A few other adjustments help: move items you use frequently (phone charger, water bottle, medications) to waist height so you don’t have to bend or reach while balancing. If your bathroom has a smooth tile floor, consider a non-slip bath mat outside the shower. A shower chair or stool lets you sit while washing, which removes the risk of standing on a wet surface with one functional leg entirely.
Common Mistakes That Slow You Down
Most people make the same handful of errors in the first few days. Placing the crutch tips too far ahead forces you into long, unstable strides. Keep them about 12 inches in front of your toes. Holding the crutches too close together narrows your base of support and makes you wobble side to side. Six inches out from each shoe is a good starting width.
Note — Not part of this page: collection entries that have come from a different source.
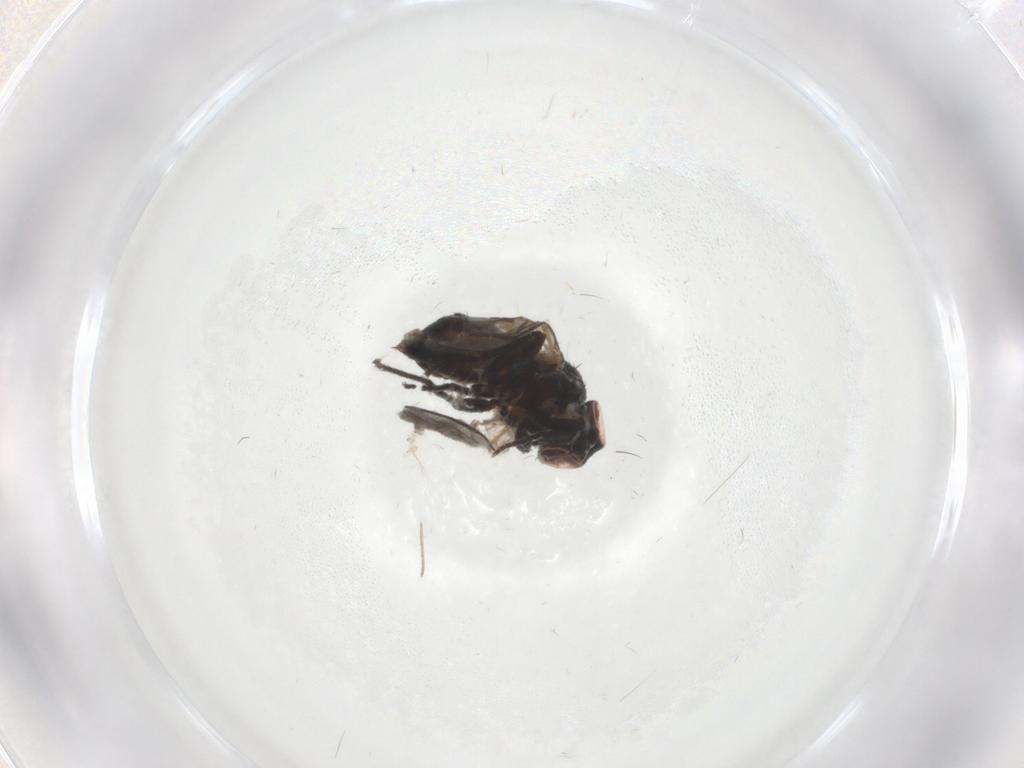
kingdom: Animalia
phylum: Arthropoda
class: Insecta
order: Diptera
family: Chironomidae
Rushing is another frequent problem. The three-point gait feels slow, and the temptation is to speed up by taking bigger steps or skipping the pause between movements. This is how most crutch-related falls happen. Each cycle (crutches forward, injured leg forward, good leg through) should feel deliberate. Speed will come naturally as your arms get stronger and the pattern becomes automatic, usually within the first week or two.
Finally, crutch walking is genuinely tiring. Your arms, shoulders, and good leg are doing work they’re not used to. Take breaks. Sit down every 10 to 15 minutes if you’re moving around the house, and don’t push through arm fatigue, because that’s when your form breaks down and your armpit starts bearing weight it shouldn’t.